▸ **DOCUMENT TEXT**
*****

Ample evidence exists promoting physical activity to prevent inactivity-related chronic diseases, but most Americans still exercise below minimal standards (18,27). Performing moderate- to vigorous-intensity continuous exercise (CON-EX) for 20-60 min has been recommended previously, but this exercise duration was cited as a barrier to exercise participation (18). Accumulating multiple 10-min exercise bouts each day that total at least 30 min in moderate-intensity lifestyle activity or intermittent exercise (INT-EX) was speculated to benefit people with busy lifestyles or low fitness (18,27). Previous INT-EX training (TRAIN) research indicated improved fitness (8,17) and variable lipid and lipoprotein responses (6,8,17,28). Despite previous reports of lipoprotein profile improvement (6,8,17), Durstine et al. (7) suggest that little is known about the effects of INT-EX TRAIN on lipids and the lipoprotein profile.
Previous research on TRAIN has varied much (3,6,8,10,12,21,24,28), and Halle et al. (10) reported an improved lipoprotein profile after 4 wk in a combined intervention of a daily diet of 1000 kcal with a weekly exercise expenditure of 2200 kcal. Pate et al. (18) recommended a weekly minimum of expenditure of 1200 kcal in INT-EX, which also is a caloric expenditure reported to decrease fasting total cholesterol (TC) and low-density lipoprotein cholesterol (LDL-C) (12,23), and increase high-density lipoprotein cholesterol (HDL-C) (3,12,24). With 14 d of detraining following TRAIN, Mankowitz et al. (16) reported decreased HDL-C and increased postprandial lipemia (PPL), an independent risk factor for coronary heart disease (CHD) (19).
Patsch et al. (19) reported that susceptibility for atherosclerotic development increases when TG remain elevated for prolonged durations. Altena et al. (2) demonstrated that 30 min of INT-EX significantly attenuated PPL in acute exercise accumulation, which might suggest that CON-EX and INT-EX affect lipids and lipoproteins differently with TRAIN. Halbert et al. (9) suggested that the best exercise method for improving the lipoprotein profile was still unclear, and that the lipoprotein profile would undergo little if any change with exercise in normolipidemic populations. The effect of INT-EX in short-term TRAIN on PPL and lipoprotein subfractions has not been addressed for untrained, normolipidemic populations to prevent dyslipidemia.

*****

▸ **MATERIAL SHOWN**
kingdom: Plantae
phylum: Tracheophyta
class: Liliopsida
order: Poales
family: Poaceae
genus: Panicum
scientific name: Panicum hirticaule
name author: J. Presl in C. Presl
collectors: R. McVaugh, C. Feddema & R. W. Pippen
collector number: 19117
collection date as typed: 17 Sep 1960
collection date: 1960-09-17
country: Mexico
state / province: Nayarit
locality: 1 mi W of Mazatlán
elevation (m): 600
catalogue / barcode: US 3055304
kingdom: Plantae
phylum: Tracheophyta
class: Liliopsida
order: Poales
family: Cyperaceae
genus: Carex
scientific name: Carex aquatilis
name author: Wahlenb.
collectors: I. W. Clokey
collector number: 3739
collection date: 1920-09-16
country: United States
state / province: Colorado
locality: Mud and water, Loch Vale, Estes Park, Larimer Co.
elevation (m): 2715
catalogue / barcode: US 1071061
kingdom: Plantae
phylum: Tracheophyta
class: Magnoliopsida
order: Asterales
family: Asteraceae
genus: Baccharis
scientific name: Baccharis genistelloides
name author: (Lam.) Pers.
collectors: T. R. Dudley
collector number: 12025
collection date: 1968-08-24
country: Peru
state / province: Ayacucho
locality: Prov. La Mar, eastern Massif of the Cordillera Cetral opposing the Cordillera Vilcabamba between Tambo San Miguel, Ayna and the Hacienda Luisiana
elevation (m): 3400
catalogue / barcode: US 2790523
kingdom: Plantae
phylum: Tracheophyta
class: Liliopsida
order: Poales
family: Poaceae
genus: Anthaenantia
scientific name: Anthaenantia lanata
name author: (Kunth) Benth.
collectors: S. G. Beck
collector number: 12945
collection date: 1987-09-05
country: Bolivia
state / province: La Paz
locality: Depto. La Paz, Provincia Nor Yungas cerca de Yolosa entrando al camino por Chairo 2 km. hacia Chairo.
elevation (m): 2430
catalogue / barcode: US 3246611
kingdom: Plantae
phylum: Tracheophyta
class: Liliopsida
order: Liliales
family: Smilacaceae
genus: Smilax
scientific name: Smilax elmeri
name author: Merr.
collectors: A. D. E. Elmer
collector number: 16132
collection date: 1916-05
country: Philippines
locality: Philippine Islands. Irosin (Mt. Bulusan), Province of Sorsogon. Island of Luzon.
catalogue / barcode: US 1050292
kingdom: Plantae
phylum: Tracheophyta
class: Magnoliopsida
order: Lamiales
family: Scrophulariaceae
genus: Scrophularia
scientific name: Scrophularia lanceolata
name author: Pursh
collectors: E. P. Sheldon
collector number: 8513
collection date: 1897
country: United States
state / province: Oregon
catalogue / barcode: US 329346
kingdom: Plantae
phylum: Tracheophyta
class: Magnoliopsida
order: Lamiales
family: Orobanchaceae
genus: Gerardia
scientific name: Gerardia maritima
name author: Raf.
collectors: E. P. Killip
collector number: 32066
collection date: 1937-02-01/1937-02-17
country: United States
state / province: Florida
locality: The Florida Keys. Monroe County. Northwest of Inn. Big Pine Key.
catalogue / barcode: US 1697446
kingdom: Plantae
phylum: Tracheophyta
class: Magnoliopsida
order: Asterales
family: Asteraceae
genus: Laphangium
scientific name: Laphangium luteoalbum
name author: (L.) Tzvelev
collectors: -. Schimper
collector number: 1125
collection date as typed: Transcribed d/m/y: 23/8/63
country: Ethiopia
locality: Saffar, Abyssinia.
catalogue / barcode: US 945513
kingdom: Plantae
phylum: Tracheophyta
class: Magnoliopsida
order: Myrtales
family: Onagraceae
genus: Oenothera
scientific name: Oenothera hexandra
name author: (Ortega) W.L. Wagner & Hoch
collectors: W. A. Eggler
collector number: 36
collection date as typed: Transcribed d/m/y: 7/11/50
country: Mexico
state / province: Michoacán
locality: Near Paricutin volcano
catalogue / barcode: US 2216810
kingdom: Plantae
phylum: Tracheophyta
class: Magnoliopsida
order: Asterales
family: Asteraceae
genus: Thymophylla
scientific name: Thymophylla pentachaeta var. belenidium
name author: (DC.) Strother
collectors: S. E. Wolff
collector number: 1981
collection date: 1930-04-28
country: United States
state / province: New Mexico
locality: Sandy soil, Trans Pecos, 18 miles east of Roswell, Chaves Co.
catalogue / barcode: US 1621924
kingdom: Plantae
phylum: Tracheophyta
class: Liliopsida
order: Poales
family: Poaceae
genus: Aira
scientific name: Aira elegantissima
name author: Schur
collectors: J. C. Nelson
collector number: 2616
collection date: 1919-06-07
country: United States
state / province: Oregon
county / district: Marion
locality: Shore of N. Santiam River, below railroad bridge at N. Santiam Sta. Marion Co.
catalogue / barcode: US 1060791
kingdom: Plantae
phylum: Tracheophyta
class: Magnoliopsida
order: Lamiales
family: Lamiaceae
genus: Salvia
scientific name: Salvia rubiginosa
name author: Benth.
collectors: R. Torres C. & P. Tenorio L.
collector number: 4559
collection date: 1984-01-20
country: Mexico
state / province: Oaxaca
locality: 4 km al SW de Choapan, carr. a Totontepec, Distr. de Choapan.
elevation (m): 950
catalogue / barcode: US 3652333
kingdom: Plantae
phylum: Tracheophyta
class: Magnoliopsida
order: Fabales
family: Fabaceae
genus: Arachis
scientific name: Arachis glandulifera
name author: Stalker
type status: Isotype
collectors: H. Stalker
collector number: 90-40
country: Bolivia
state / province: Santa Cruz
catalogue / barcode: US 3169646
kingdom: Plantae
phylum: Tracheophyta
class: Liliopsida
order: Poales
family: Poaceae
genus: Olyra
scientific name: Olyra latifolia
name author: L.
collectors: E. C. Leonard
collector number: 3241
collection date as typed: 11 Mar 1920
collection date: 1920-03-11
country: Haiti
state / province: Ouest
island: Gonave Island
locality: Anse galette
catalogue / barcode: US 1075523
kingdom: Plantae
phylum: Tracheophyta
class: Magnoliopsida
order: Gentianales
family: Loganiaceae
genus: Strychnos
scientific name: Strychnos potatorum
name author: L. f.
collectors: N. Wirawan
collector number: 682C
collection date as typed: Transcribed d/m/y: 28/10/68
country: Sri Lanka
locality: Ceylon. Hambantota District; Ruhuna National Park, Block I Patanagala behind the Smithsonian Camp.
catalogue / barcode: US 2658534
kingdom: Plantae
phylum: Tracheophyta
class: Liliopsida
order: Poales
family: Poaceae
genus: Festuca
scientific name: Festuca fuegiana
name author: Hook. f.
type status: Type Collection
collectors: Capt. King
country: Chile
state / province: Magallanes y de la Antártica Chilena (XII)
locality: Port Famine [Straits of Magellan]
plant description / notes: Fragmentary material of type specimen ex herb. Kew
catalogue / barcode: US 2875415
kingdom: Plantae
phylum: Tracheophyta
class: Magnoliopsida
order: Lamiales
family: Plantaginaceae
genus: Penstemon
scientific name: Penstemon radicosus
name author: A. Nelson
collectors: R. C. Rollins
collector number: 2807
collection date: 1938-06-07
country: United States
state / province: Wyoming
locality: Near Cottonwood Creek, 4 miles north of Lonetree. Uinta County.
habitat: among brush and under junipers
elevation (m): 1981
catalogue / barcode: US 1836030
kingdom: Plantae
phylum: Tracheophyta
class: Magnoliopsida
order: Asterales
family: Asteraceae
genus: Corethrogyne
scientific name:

*****

▸ **TASK REQUIREMENTS**
Recast the paragraph of the exercise and lipoprotein text above that begins "Patsch et al. (19) reported" as a bulleted list that keeps its main facts.

▸ **RESPONSE TO THE TASK**
- Patsch et al. (19): susceptibility for atherosclerotic development increases when TG remain elevated for prolonged durations.
- Altena et al. (2): 30 min of INT-EX significantly attenuated PPL in acute exercise accumulation. This might suggest that CON-EX and INT-EX affect lipids and lipoproteins differently with TRAIN.
- Halbert et al. (9): the best exercise method for improving the lipoprotein profile is still unclear. In normolipidemic populations, the lipoprotein profile would undergo little if any change with exercise.
- No study has yet addressed the effect of INT-EX in short-term TRAIN on PPL and lipoprotein subfractions in untrained, normolipidemic populations, with the aim of preventing dyslipidemia.